[Page images and extracted text]
::::

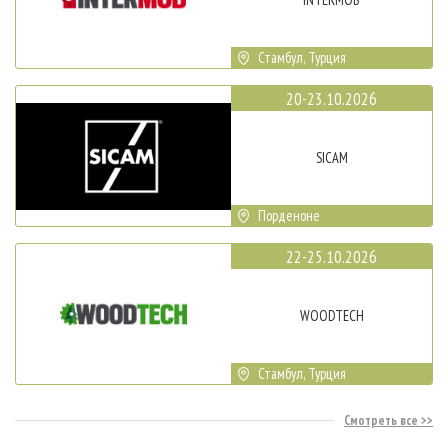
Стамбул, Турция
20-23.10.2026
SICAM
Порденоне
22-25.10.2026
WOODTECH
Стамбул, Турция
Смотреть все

::::

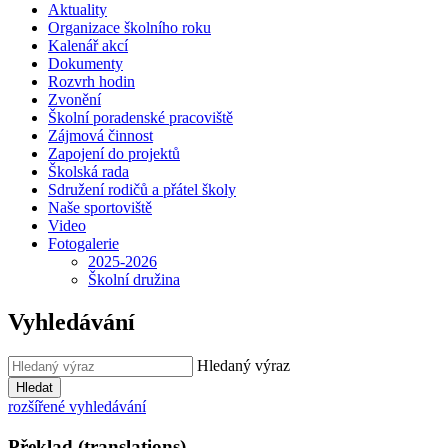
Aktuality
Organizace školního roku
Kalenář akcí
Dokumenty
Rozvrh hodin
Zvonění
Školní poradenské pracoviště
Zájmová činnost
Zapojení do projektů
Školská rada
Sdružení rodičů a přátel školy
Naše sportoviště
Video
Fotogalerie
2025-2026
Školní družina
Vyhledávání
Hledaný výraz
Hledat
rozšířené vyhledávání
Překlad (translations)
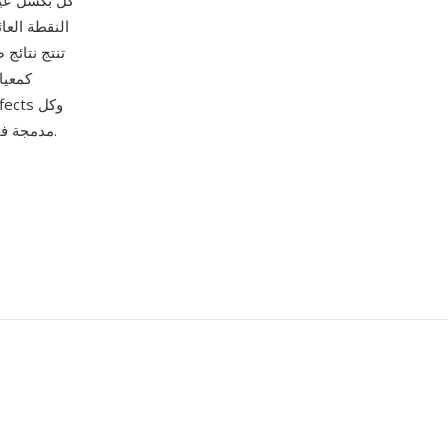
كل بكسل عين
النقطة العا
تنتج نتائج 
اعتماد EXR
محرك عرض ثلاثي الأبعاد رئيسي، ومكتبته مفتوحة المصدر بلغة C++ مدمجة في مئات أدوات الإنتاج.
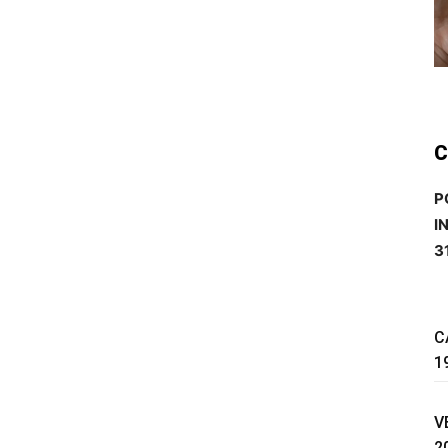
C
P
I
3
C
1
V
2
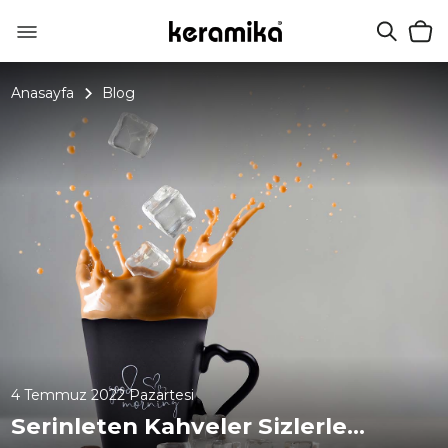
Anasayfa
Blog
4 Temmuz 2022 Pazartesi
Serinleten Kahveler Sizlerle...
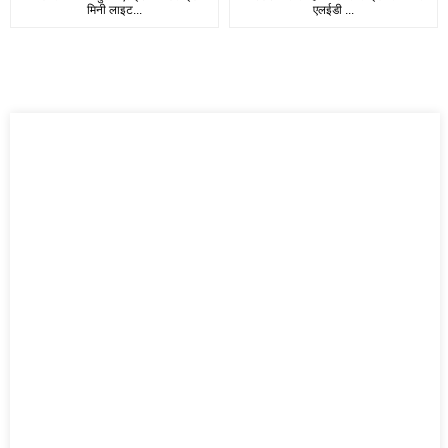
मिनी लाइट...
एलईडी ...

::::

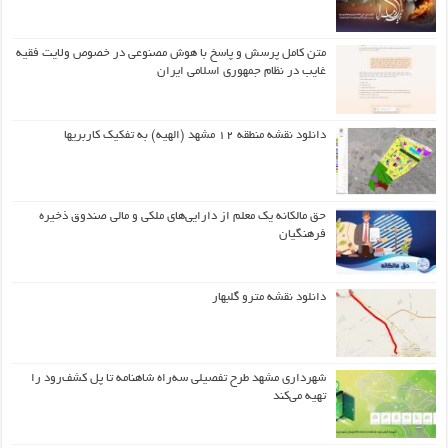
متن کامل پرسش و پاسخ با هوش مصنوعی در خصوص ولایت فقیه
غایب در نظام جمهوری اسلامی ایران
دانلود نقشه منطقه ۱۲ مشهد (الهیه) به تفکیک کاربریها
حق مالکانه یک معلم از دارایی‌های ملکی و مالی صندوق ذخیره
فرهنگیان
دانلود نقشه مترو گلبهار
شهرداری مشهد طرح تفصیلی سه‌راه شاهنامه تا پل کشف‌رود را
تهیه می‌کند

::::

Written task: Would you please copy exactly the part of the entries above that begins at the line containing "شهرداری مشهد طرح" and ends at the line containing "تهیه می‌کند", both lines included?

Answer section:
شهرداری مشهد طرح تفصیلی سه‌راه شاهنامه تا پل کشف‌رود را
تهیه می‌کند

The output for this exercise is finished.